David Kropf, Mr. John operations manager, lauds Borchert’s willingness to do what is needed. 

“It’s tough to find people who really want to step up and contribute,” he says. “Greg, really over the past year and a half, was the guy who was really stepping up. His attitude and … just being available to us; he communicated very well. He contributed in many different ways. 

“He approached us wanting to progress, and he made last year a lot easier on us as a company,” says Kropf, who nominated Borchert for the PSAI award. “Over the past year and a half, he shined.” 

Borchert says learning of his nomination was a great feeling. “It was a real pleasure. I’m extremely honored.” 

After seeing Borchert prove himself, Mr. John asked him to become involved in its Short Service Employee Program. In the three-week training program, Borchert teaches new employees safety, equipment, repairs, routes, paperwork and anything else they need to learn. 

When the program started a few years ago, there was training but no written procedure. “It was just learning the route and cleaning procedures,” he says. Now he incorporates a wider scope of tasks into the training. 

“I was always interested [in training],” says Borchert, who mentors new employees as soon as they start at Mr.
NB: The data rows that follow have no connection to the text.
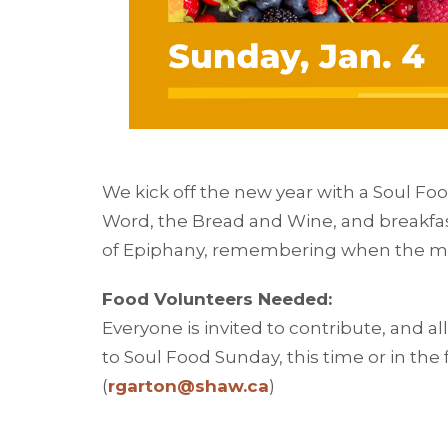
We kick off the new year with a Soul Fo
Word, the Bread and Wine, and breakfas
of Epiphany, remembering when the mag
Food Volunteers Needed:
Everyone is invited to contribute, and a
to Soul Food Sunday, this time or in the
(
rgarton@shaw.ca
)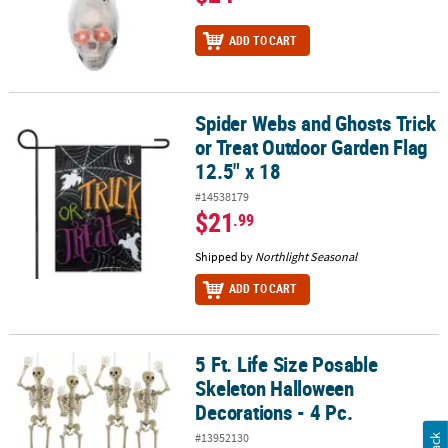
ADD TO CART
Spider Webs and Ghosts Trick
Spider Webs and Ghosts Trick or Treat Outdoor Garden Flag 12.5"
or Treat Outdoor Garden Flag
12.5" x 18
#14538179
$21
.99
Shipped by
Northlight Seasonal
ADD TO CART
5 Ft. Life Size Posable
5 Ft. Life Size Posable Skeleton Halloween Decorations - 4 Pc.
Skeleton Halloween
Decorations - 4 Pc.
#13952130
John. “I train guys on the routes. … The first couple days, they learn how to clean the restrooms.” 

They also learn about some of the unforeseen things they could encounter, such as when obstacles block a driveway or their delivery space. “It’s on-the-job training — one week in the shop, then pretty much on the road,” he says. 

Learning to deal with customers is another important part of training. “To me, that comes with time; when I first started, I took these routes over from a guy doing them for 27 years,” Borchert says. 

So he relays to new employees the importance of meeting the foreman or people in charge of a site or job. “Customer relations go a long way.”   

He leads by example to show new employees the company’s expectations of work ethic and professionalism.

Borchert continues to thrive and grow in the industry. In fact, he says, “I love this; I could see myself being here for a long time.”